──────── EXTRACTED ENTRIES

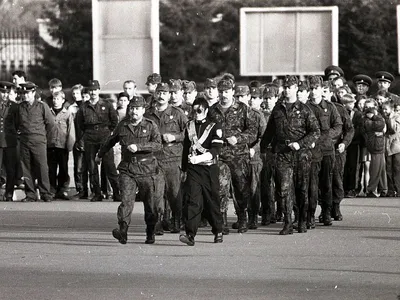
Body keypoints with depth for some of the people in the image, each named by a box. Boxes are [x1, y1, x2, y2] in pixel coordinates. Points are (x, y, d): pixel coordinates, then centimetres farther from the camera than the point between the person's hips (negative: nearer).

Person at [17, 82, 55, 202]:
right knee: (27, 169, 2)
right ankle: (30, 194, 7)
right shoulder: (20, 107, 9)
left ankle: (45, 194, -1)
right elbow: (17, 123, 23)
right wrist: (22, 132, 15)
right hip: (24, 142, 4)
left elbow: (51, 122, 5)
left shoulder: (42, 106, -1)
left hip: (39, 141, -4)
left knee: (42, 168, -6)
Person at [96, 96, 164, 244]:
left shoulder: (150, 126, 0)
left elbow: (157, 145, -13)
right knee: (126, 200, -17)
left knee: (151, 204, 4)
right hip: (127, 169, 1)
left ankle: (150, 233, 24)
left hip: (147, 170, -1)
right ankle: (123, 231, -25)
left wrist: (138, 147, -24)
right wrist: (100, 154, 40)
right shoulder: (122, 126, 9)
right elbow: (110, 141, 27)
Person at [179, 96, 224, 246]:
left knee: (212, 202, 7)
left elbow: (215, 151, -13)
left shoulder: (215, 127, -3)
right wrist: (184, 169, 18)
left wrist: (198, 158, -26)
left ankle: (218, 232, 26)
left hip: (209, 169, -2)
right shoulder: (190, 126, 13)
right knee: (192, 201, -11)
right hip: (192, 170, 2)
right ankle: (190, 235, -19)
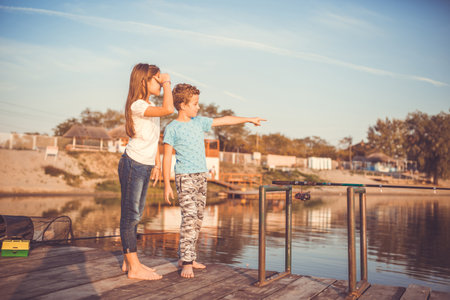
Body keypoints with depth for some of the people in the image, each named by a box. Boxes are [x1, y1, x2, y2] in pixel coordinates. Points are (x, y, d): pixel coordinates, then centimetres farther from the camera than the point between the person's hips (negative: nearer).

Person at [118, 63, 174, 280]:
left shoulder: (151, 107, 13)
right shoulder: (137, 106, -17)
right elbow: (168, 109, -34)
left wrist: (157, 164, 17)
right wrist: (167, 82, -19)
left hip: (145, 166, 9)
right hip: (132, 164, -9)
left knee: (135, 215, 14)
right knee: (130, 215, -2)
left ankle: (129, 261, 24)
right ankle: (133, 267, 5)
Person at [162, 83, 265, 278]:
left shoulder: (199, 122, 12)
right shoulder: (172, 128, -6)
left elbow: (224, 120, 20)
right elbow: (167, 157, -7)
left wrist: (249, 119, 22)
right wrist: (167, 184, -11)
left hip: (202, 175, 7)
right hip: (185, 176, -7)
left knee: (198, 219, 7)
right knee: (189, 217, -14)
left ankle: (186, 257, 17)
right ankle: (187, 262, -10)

────────────────

** PROBLEM DESCRIPTION **
Rewrite every line of the records above as a numbered list, omitting blank lines and leaving the pictures out of the answer.

** RESPONSE AREA **
1. Body keypoints with depth for some of the people in the image, each named by a box. Boxes are [x1, y1, x2, y2] in pixel coordinates. Points are (x, y, d): pixel coordinates, then centimetres farther from the camera than the point between the person's hips (negative: nearer).
2. Person at [17, 82, 55, 202]:
3. right knee: (27, 169, 2)
4. right ankle: (30, 194, 7)
5. right shoulder: (20, 107, 9)
6. left ankle: (45, 194, -1)
7. right elbow: (17, 123, 23)
8. right wrist: (22, 132, 15)
9. right hip: (24, 142, 4)
10. left elbow: (51, 122, 5)
11. left shoulder: (42, 106, -1)
12. left hip: (39, 141, -4)
13. left knee: (42, 168, -6)
14. Person at [96, 96, 164, 244]:
15. left shoulder: (150, 126, 0)
16. left elbow: (157, 145, -13)
17. right knee: (126, 200, -17)
18. left knee: (151, 204, 4)
19. right hip: (127, 169, 1)
20. left ankle: (150, 233, 24)
21. left hip: (147, 170, -1)
22. right ankle: (123, 231, -25)
23. left wrist: (138, 147, -24)
24. right wrist: (100, 154, 40)
25. right shoulder: (122, 126, 9)
26. right elbow: (110, 141, 27)
27. Person at [179, 96, 224, 246]:
28. left knee: (212, 202, 7)
29. left elbow: (215, 151, -13)
30. left shoulder: (215, 127, -3)
31. right wrist: (184, 169, 18)
32. left wrist: (198, 158, -26)
33. left ankle: (218, 232, 26)
34. left hip: (209, 169, -2)
35. right shoulder: (190, 126, 13)
36. right knee: (192, 201, -11)
37. right hip: (192, 170, 2)
38. right ankle: (190, 235, -19)
39. Body keypoints with depth for some of the people in the image, each named by a box. Boxes are [x1, y1, x2, y2] in pixel coordinates. Points are (x, y, d): pixel coordinates, then centimetres farther from the camera than the point between the person's hips (negative: nearer).
40. Person at [118, 63, 174, 280]:
41. left shoulder: (151, 107, 13)
42. right shoulder: (137, 106, -17)
43. right elbow: (168, 109, -34)
44. left wrist: (157, 164, 17)
45. right wrist: (167, 82, -19)
46. left hip: (145, 166, 9)
47. right hip: (132, 164, -9)
48. left knee: (135, 215, 14)
49. right knee: (130, 215, -2)
50. left ankle: (129, 261, 24)
51. right ankle: (133, 267, 5)
52. Person at [162, 83, 265, 278]:
53. left shoulder: (199, 122, 12)
54. right shoulder: (172, 128, -6)
55. left elbow: (224, 120, 20)
56. right elbow: (167, 157, -7)
57. left wrist: (249, 119, 22)
58. right wrist: (167, 184, -11)
59. left hip: (202, 175, 7)
60. right hip: (185, 176, -7)
61. left knee: (198, 219, 7)
62. right knee: (189, 217, -14)
63. left ankle: (186, 257, 17)
64. right ankle: (187, 262, -10)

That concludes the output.